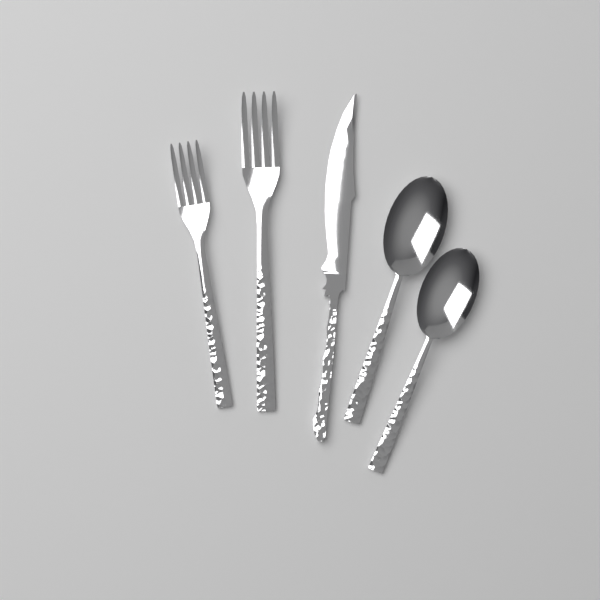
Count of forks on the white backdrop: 2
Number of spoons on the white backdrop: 2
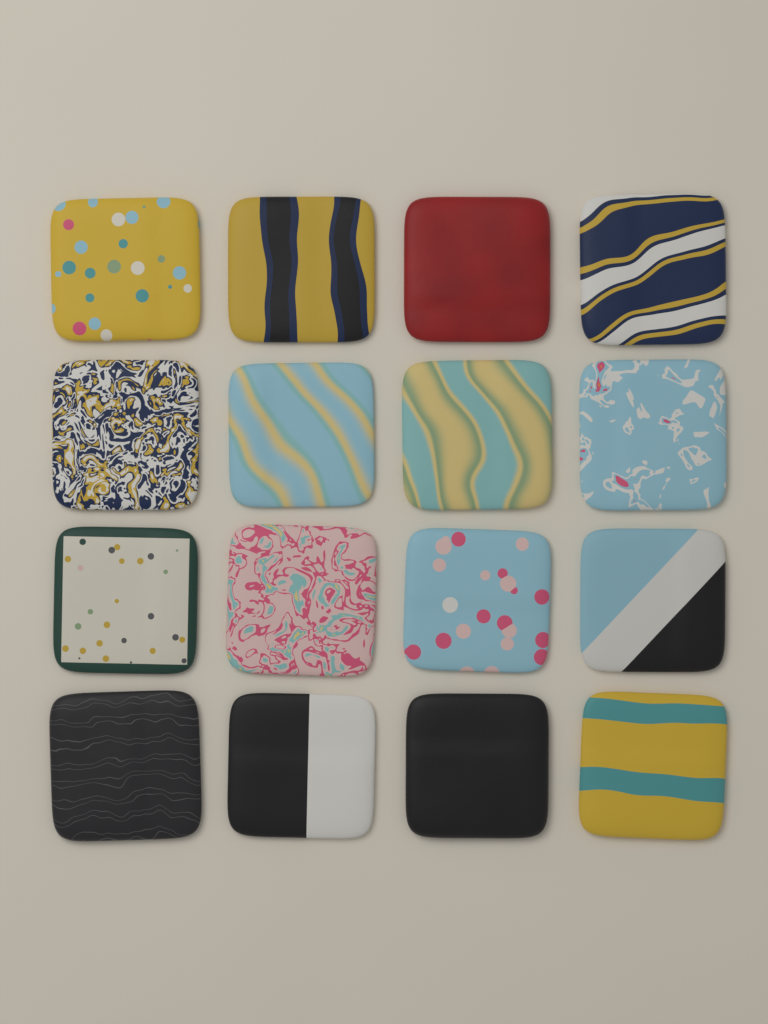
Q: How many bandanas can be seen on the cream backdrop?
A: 16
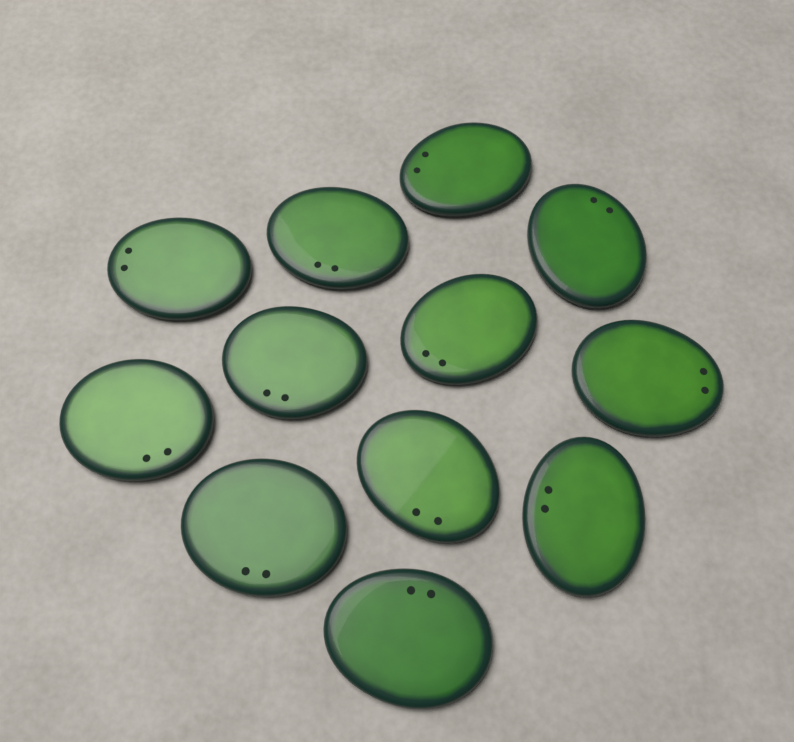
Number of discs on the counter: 12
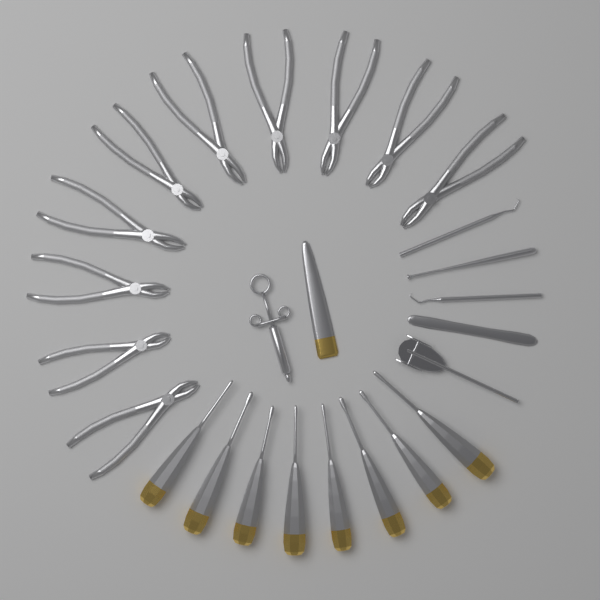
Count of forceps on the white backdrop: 10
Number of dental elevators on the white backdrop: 8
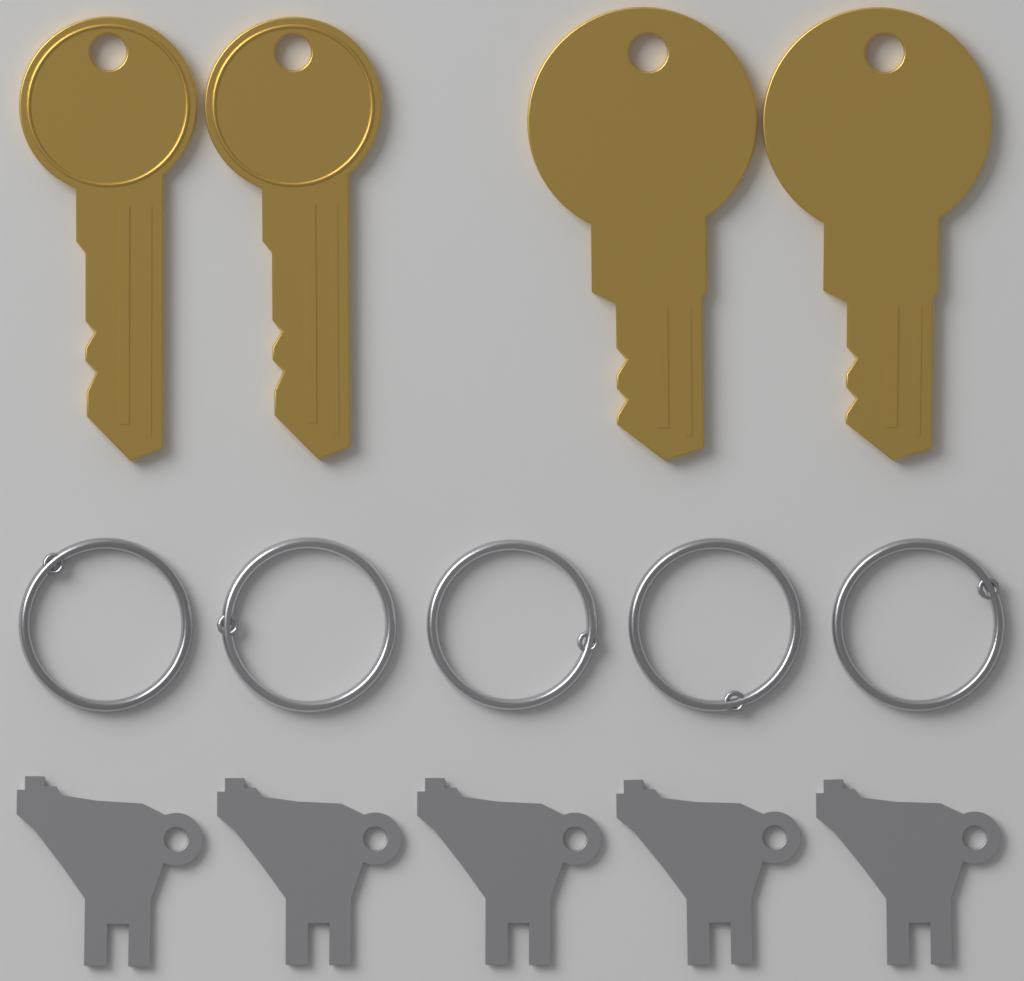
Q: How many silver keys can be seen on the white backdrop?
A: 5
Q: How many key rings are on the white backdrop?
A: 5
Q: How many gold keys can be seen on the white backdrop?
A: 4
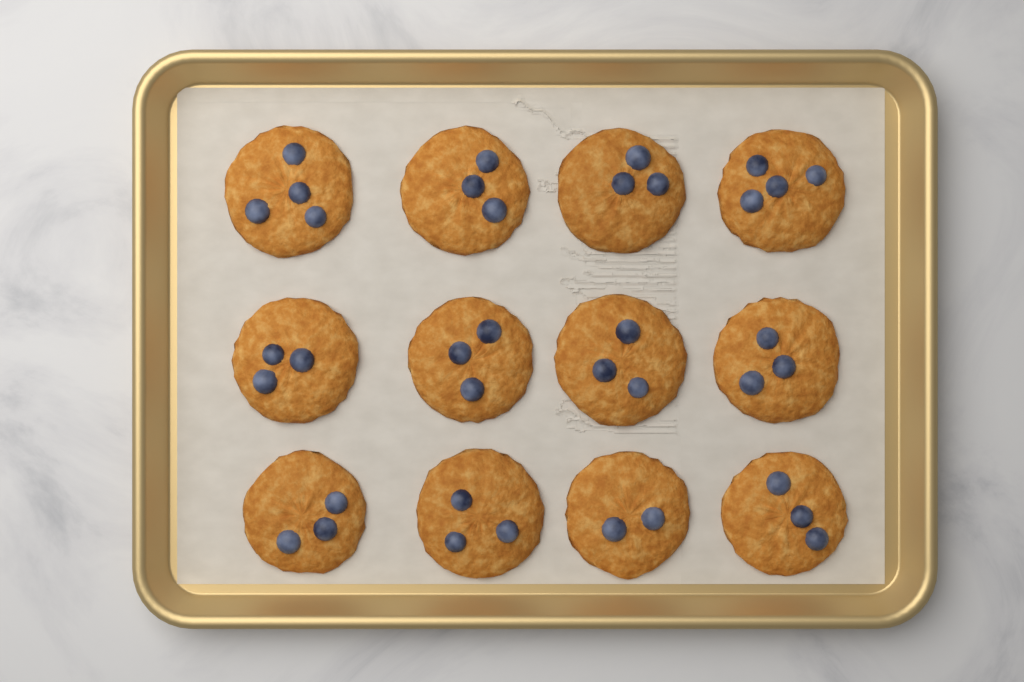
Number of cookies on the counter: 12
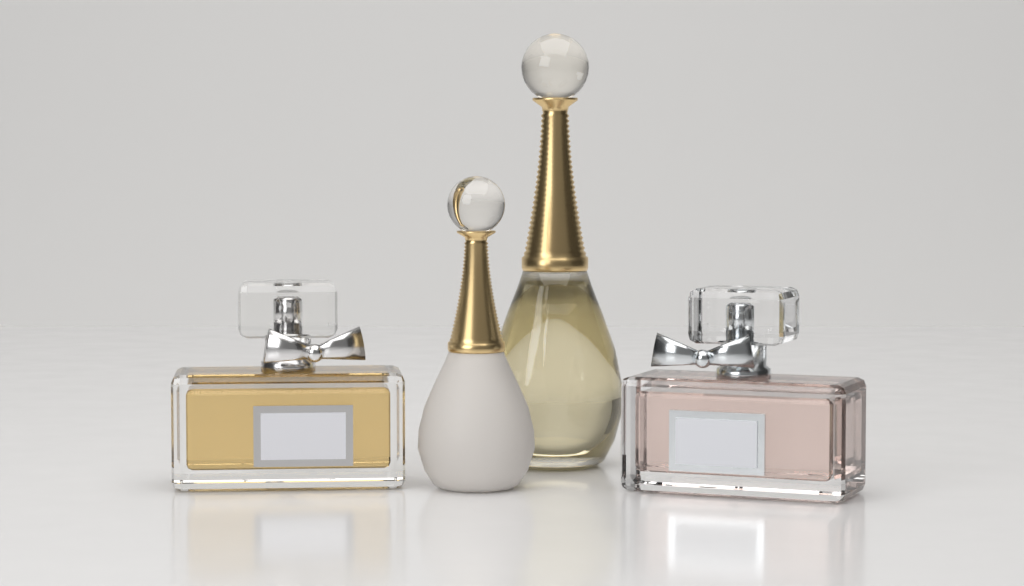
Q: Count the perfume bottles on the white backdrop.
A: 4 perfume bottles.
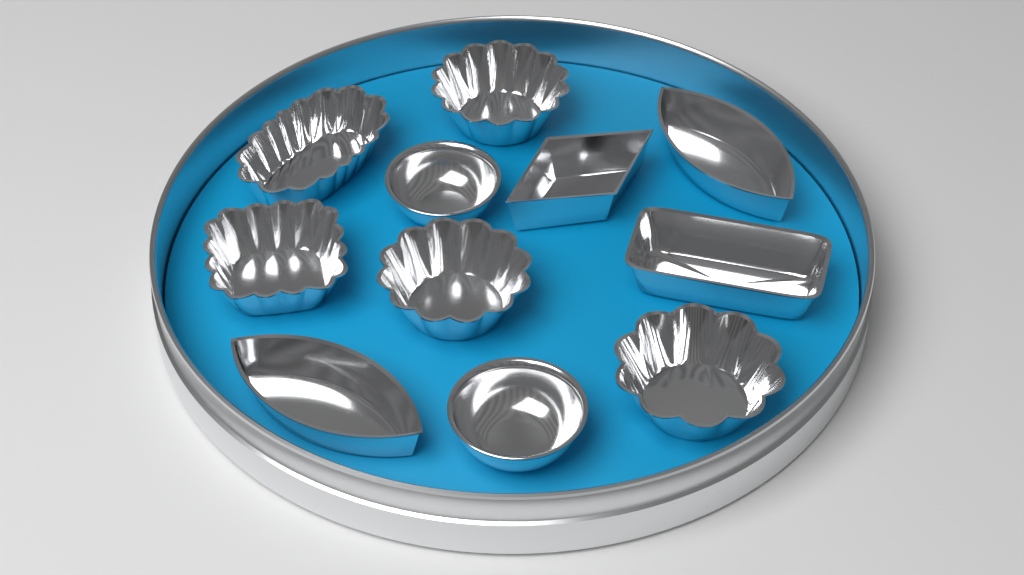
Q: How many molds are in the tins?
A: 11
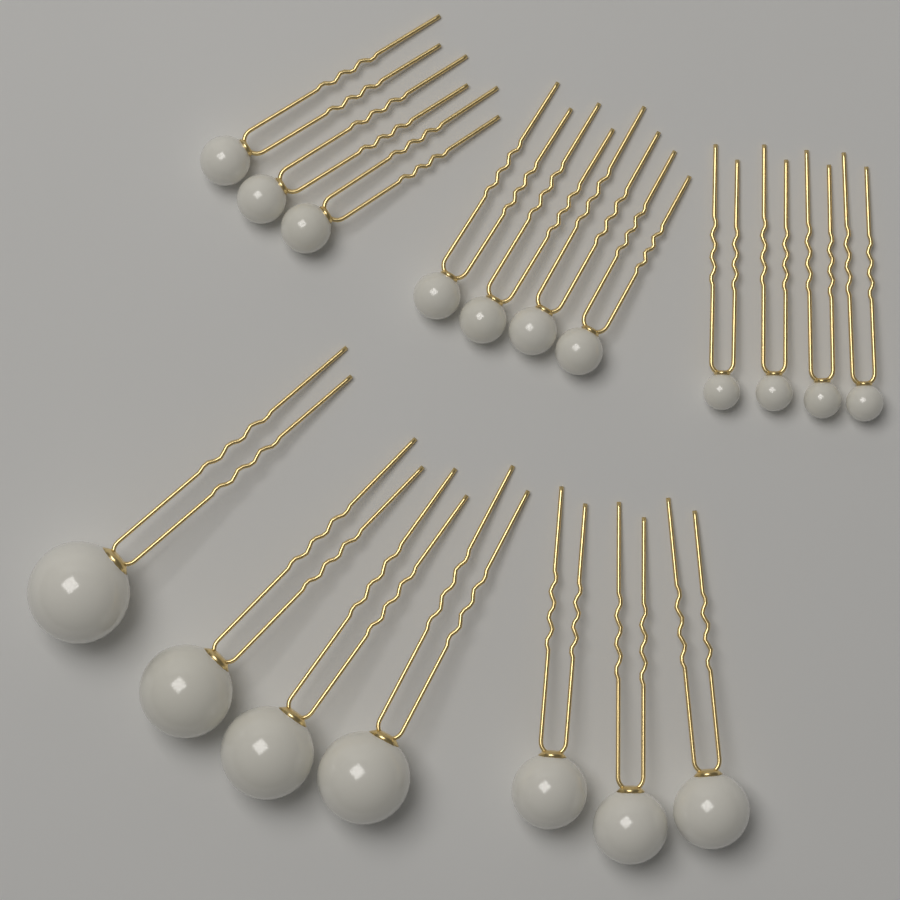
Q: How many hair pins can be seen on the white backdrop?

Task statement :: Please rewrite all of the records above, substituting "background" for "backdrop" everywhere and keeping everything else unchanged. Leave the pictures out.

Expected answer ::
Count of forks on the white background: 2
Number of spoons on the white background: 2
Q: How many bandanas can be seen on the cream background?
A: 16
Number of discs on the counter: 12
Count of forceps on the white background: 10
Number of dental elevators on the white background: 8
Q: How many silver keys can be seen on the white background?
A: 5
Q: How many key rings are on the white background?
A: 5
Q: How many gold keys can be seen on the white background?
A: 4
Number of cookies on the counter: 12
Q: Count the perfume bottles on the white background.
A: 4 perfume bottles.
Q: How many molds are in the tins?
A: 11
Q: How many hair pins can be seen on the white background?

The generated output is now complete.